The thermocompression bonding was performed at 190 ° C. for 5 minutes at 30 kg / cm ² . The adhesive strength was 42 kg / inch in peel strength. For comparison, when a similar sheet was prepared without adding pyromellitic anhydride, the adhesive strength was 18 kg / inch in peel strength.
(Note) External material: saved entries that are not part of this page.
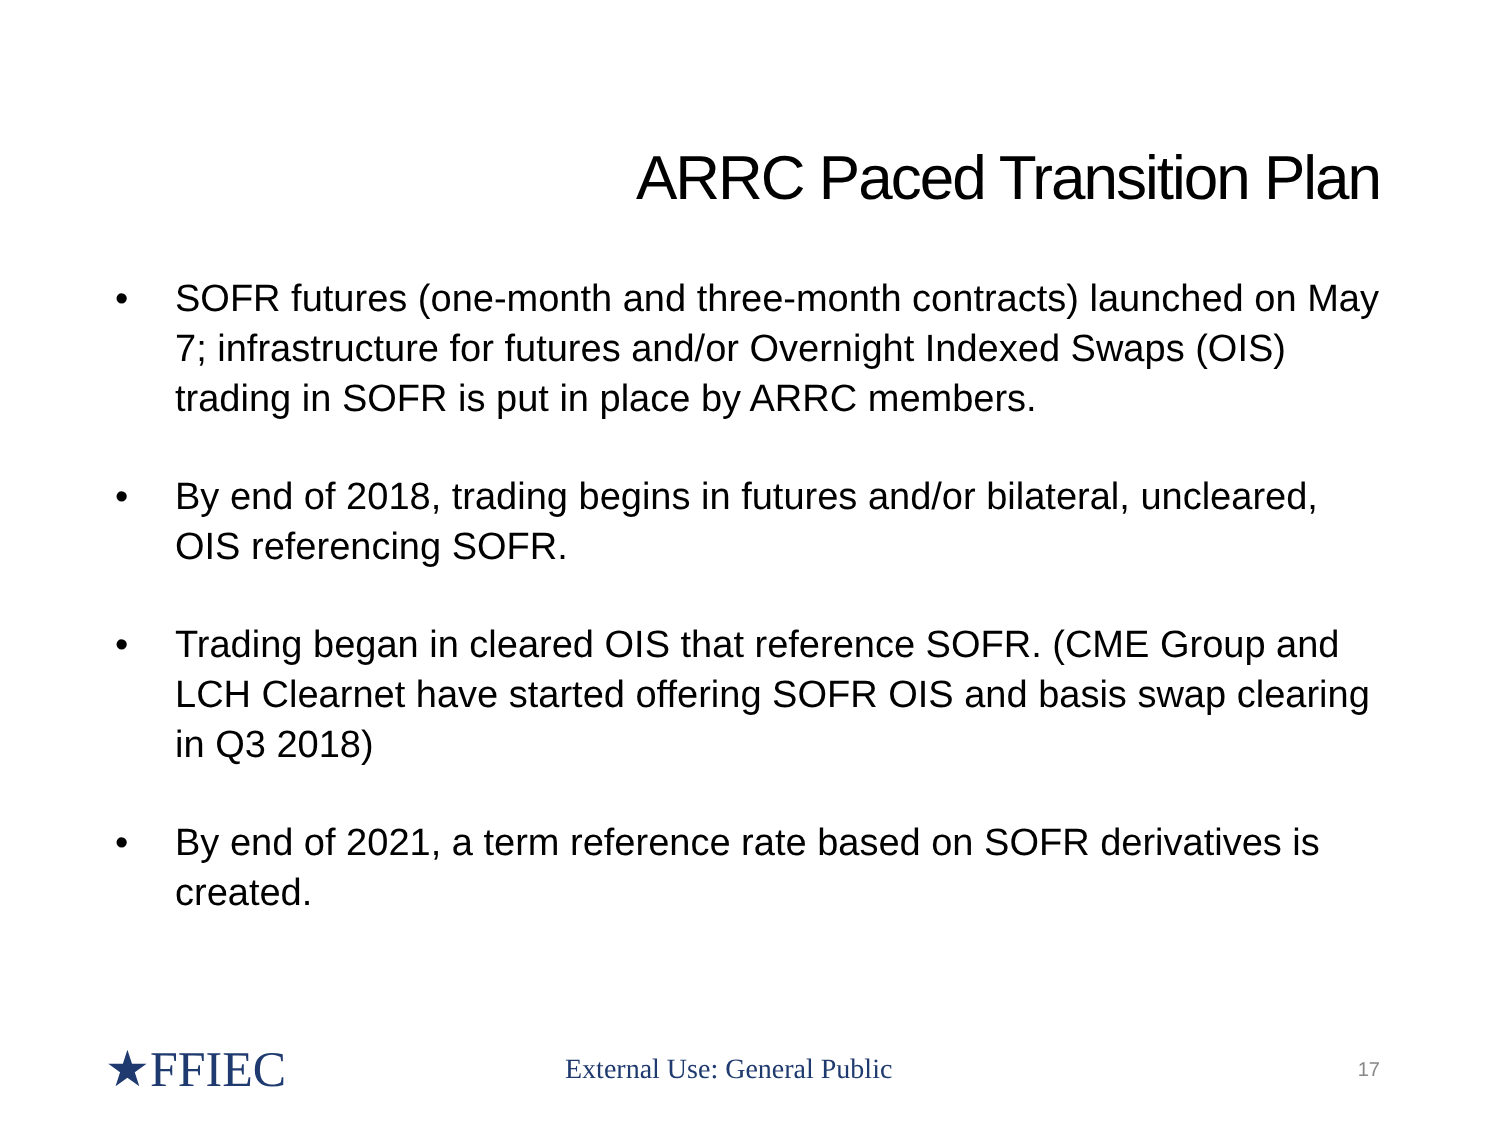ARRC Paced Transition Plan
• SOFR futures (one-month and three-month contracts) launched on May 7; infrastructure for futures and/or Overnight Indexed Swaps (OIS) trading in SOFR is put in place by ARRC members.
• By end of 2018, trading begins in futures and/or bilateral, uncleared, OIS referencing SOFR.
• Trading began in cleared OIS that reference SOFR. (CME Group and LCH Clearnet have started offering SOFR OIS and basis swap clearing in Q3 2018)
• By end of 2021, a term reference rate based on SOFR derivatives is created.
★FFIEC
External Use: General Public
17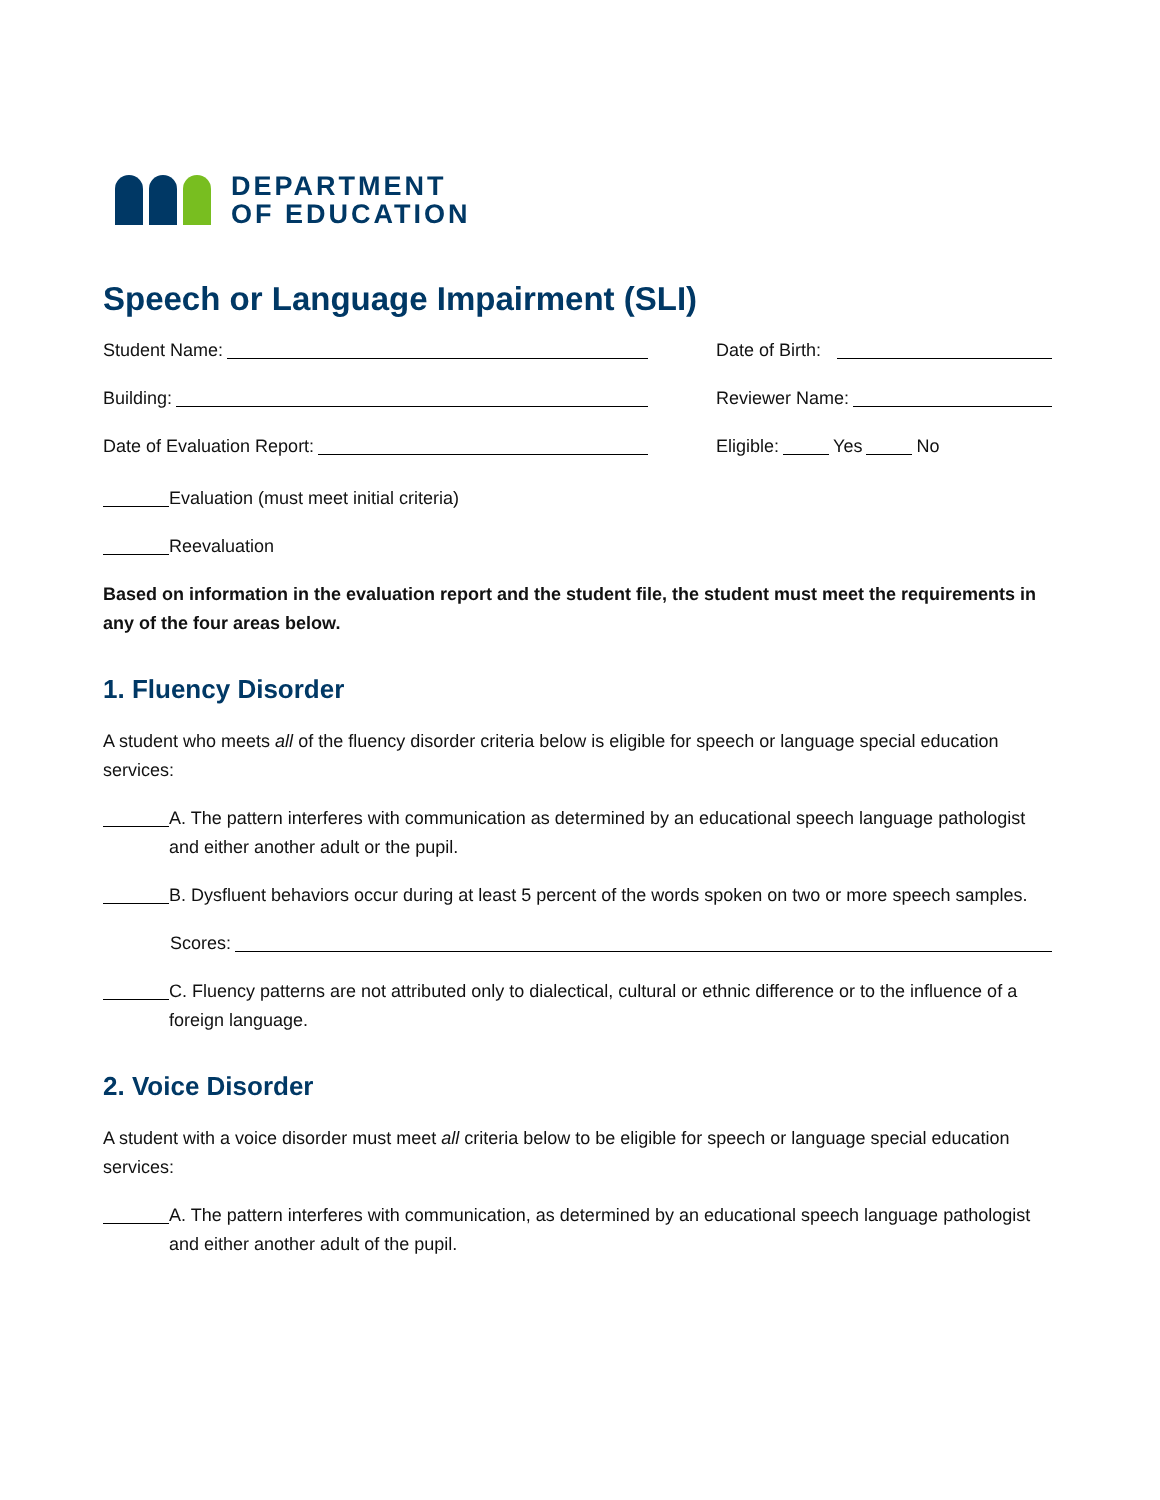DEPARTMENT
OF EDUCATION
Speech or Language Impairment (SLI)
Student Name: Date of Birth:
Building: Reviewer Name:
Date of Evaluation Report: Eligible: Yes No
Evaluation (must meet initial criteria)
Reevaluation
Based on information in the evaluation report and the student file, the student must meet the requirements in any of the four areas below.
1. Fluency Disorder
A student who meets all of the fluency disorder criteria below is eligible for speech or language special education services:
A. The pattern interferes with communication as determined by an educational speech language pathologist and either another adult or the pupil.
B. Dysfluent behaviors occur during at least 5 percent of the words spoken on two or more speech samples.
Scores:
C. Fluency patterns are not attributed only to dialectical, cultural or ethnic difference or to the influence of a foreign language.
2. Voice Disorder
A student with a voice disorder must meet all criteria below to be eligible for speech or language special education services:
A. The pattern interferes with communication, as determined by an educational speech language pathologist and either another adult of the pupil.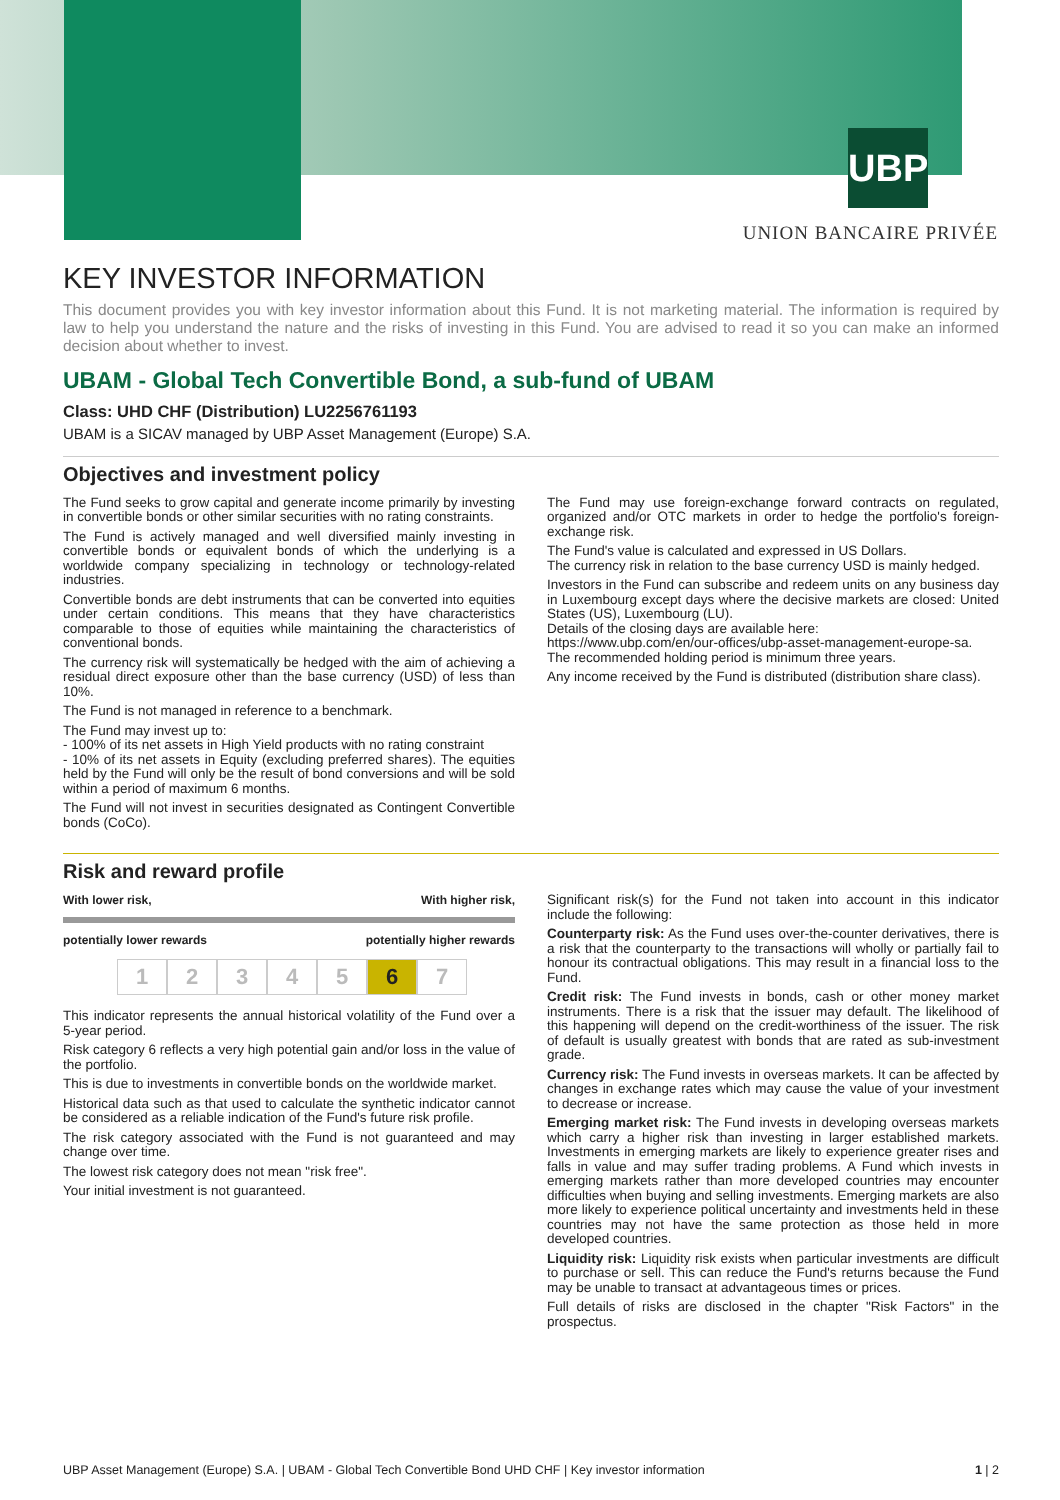UBP
UNION BANCAIRE PRIVÉE
KEY INVESTOR INFORMATION
This document provides you with key investor information about this Fund. It is not marketing material. The information is required by law to help you understand the nature and the risks of investing in this Fund. You are advised to read it so you can make an informed decision about whether to invest.
UBAM - Global Tech Convertible Bond, a sub-fund of UBAM
Class: UHD CHF (Distribution) LU2256761193
UBAM is a SICAV managed by UBP Asset Management (Europe) S.A.
Objectives and investment policy
The Fund seeks to grow capital and generate income primarily by investing in convertible bonds or other similar securities with no rating constraints.
The Fund is actively managed and well diversified mainly investing in convertible bonds or equivalent bonds of which the underlying is a worldwide company specializing in technology or technology-related industries.
Convertible bonds are debt instruments that can be converted into equities under certain conditions. This means that they have characteristics comparable to those of equities while maintaining the characteristics of conventional bonds.
The currency risk will systematically be hedged with the aim of achieving a residual direct exposure other than the base currency (USD) of less than 10%.
The Fund is not managed in reference to a benchmark.
The Fund may invest up to:
- 100% of its net assets in High Yield products with no rating constraint
- 10% of its net assets in Equity (excluding preferred shares). The equities held by the Fund will only be the result of bond conversions and will be sold within a period of maximum 6 months.
The Fund will not invest in securities designated as Contingent Convertible bonds (CoCo).
The Fund may use foreign-exchange forward contracts on regulated, organized and/or OTC markets in order to hedge the portfolio's foreign-exchange risk.
The Fund's value is calculated and expressed in US Dollars.
The currency risk in relation to the base currency USD is mainly hedged.
Investors in the Fund can subscribe and redeem units on any business day in Luxembourg except days where the decisive markets are closed: United States (US), Luxembourg (LU).
Details of the closing days are available here:
https://www.ubp.com/en/our-offices/ubp-asset-management-europe-sa.
The recommended holding period is minimum three years.
Any income received by the Fund is distributed (distribution share class).
Risk and reward profile
With lower risk, With higher risk,
potentially lower rewards potentially higher rewards
1 2 3 4 5 6 7
This indicator represents the annual historical volatility of the Fund over a 5-year period.
Risk category 6 reflects a very high potential gain and/or loss in the value of the portfolio.
This is due to investments in convertible bonds on the worldwide market.
Historical data such as that used to calculate the synthetic indicator cannot be considered as a reliable indication of the Fund's future risk profile.
The risk category associated with the Fund is not guaranteed and may change over time.
The lowest risk category does not mean "risk free".
Your initial investment is not guaranteed.
Significant risk(s) for the Fund not taken into account in this indicator include the following:
Counterparty risk: As the Fund uses over-the-counter derivatives, there is a risk that the counterparty to the transactions will wholly or partially fail to honour its contractual obligations. This may result in a financial loss to the Fund.
Credit risk: The Fund invests in bonds, cash or other money market instruments. There is a risk that the issuer may default. The likelihood of this happening will depend on the credit-worthiness of the issuer. The risk of default is usually greatest with bonds that are rated as sub-investment grade.
Currency risk: The Fund invests in overseas markets. It can be affected by changes in exchange rates which may cause the value of your investment to decrease or increase.
Emerging market risk: The Fund invests in developing overseas markets which carry a higher risk than investing in larger established markets. Investments in emerging markets are likely to experience greater rises and falls in value and may suffer trading problems. A Fund which invests in emerging markets rather than more developed countries may encounter difficulties when buying and selling investments. Emerging markets are also more likely to experience political uncertainty and investments held in these countries may not have the same protection as those held in more developed countries.
Liquidity risk: Liquidity risk exists when particular investments are difficult to purchase or sell. This can reduce the Fund's returns because the Fund may be unable to transact at advantageous times or prices.
Full details of risks are disclosed in the chapter "Risk Factors" in the prospectus.
UBP Asset Management (Europe) S.A. | UBAM - Global Tech Convertible Bond UHD CHF | Key investor information 1 | 2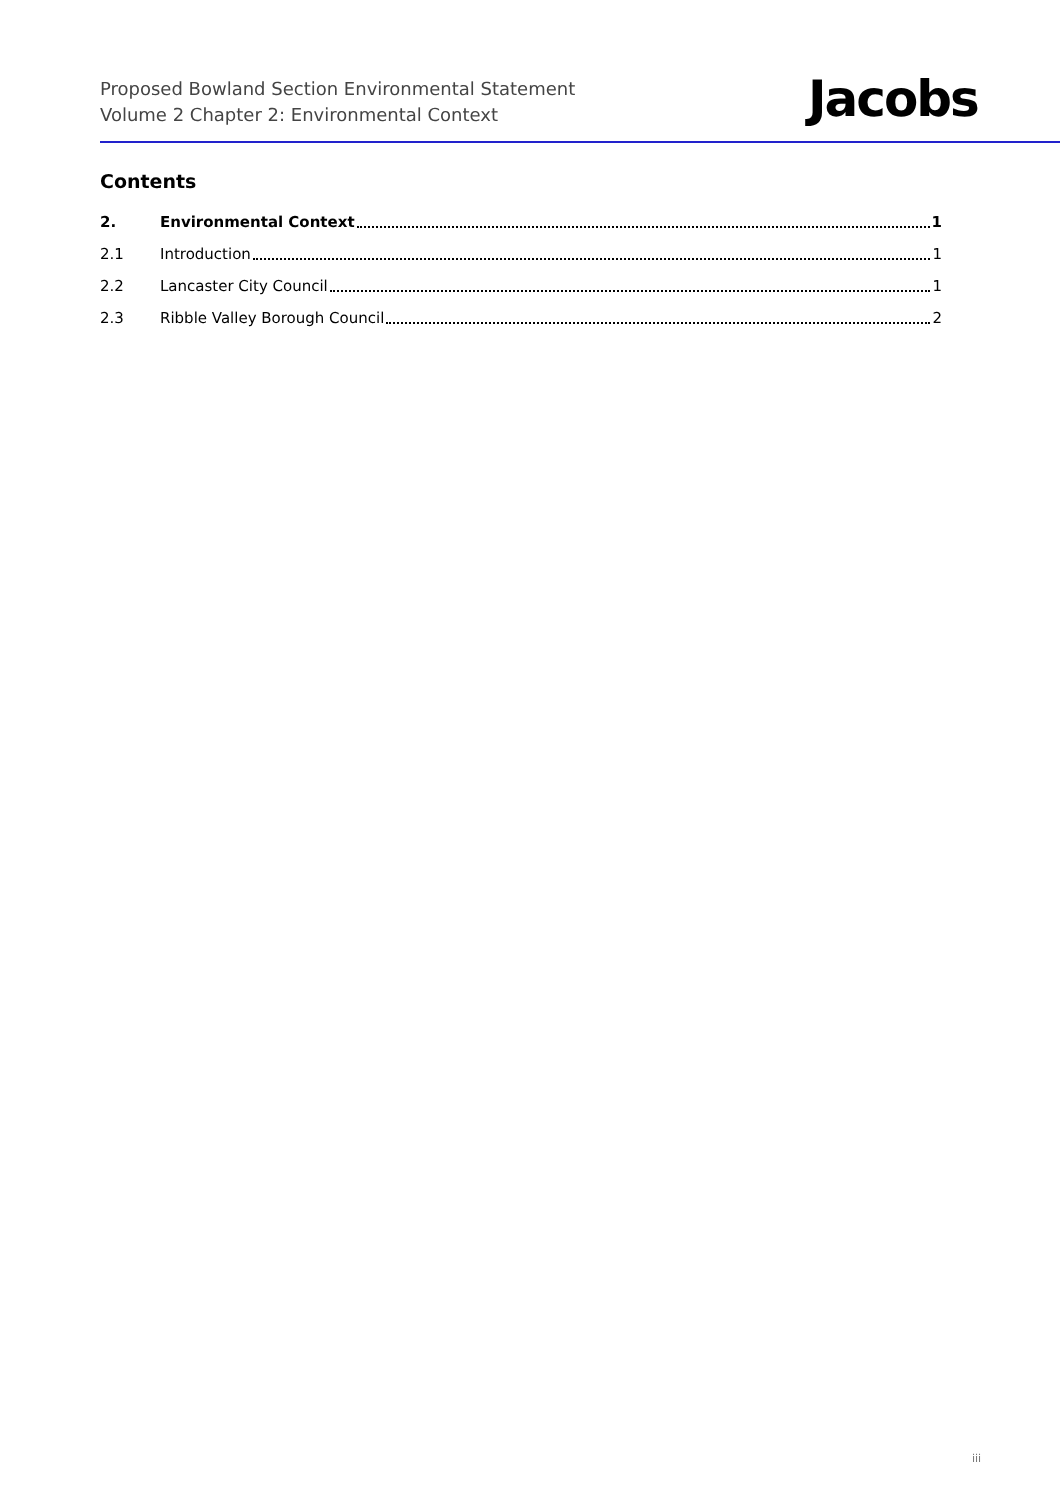Proposed Bowland Section Environmental Statement
Volume 2 Chapter 2: Environmental Context
Jacobs
Contents
2. Environmental Context 1
2.1 Introduction 1
2.2 Lancaster City Council 1
2.3 Ribble Valley Borough Council 2
iii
──────────────────────────────────────────────────続 き Continuation of front page (51) Int.Cl. ⁷ Identification symbol FI C09J 151/06 C09J 151/06 (56) References JP-A-61-243874 (JP, A) JP-A-61-243875 (JP) JP-A-61-247766 (JP, A) JP-A-61-24445 (JP, A) JP-B-47-11901 (JP, B1) JP-B-47-10529 (JP, B1) (58) Field surveyed (Int.Cl. ⁷ , DB name) C08L 23 / 26,29 / 04,51 / 06 C09J 123 / 26,129 / 04,151 / 06

Claims (3)

(57) [Claims] 1. A saponified ethylene-vinyl acetate copolymer having a saponification ratio of 10% to 80% or a grafted product thereof, and one or more selected from aliphatic or aromatic polycarboxylic acids and anhydrides thereof. 0.001 ethylene, characterized in that comprising 20 wt% - vinyl acetate copolymer e
A melt adhesive composition. However, hot melt for fiber materials
Excluding glue. 2. The ethylene-vinyl acetate copolymer hot melt adhesive composition according to claim 1 , wherein a saponified graft product of an ethylene-vinyl acetate copolymer is used. 3. The method according to claim 1, wherein the aliphatic or aromatic polycarboxylic acid or anhydride thereof is maleic anhydride, trimellitic anhydride, itaconic acid, pyromellitic anhydride or a diester of these acids or anhydrides and ethylene glycol. Triesters with glycerin, 3,3 ', 4
The ethylene-vinyl acetate copolymer hot melt adhesive composition according to any one of claims 1 and 2 , wherein the composition is selected from 4'-benzophenonetetracarboxylic anhydride.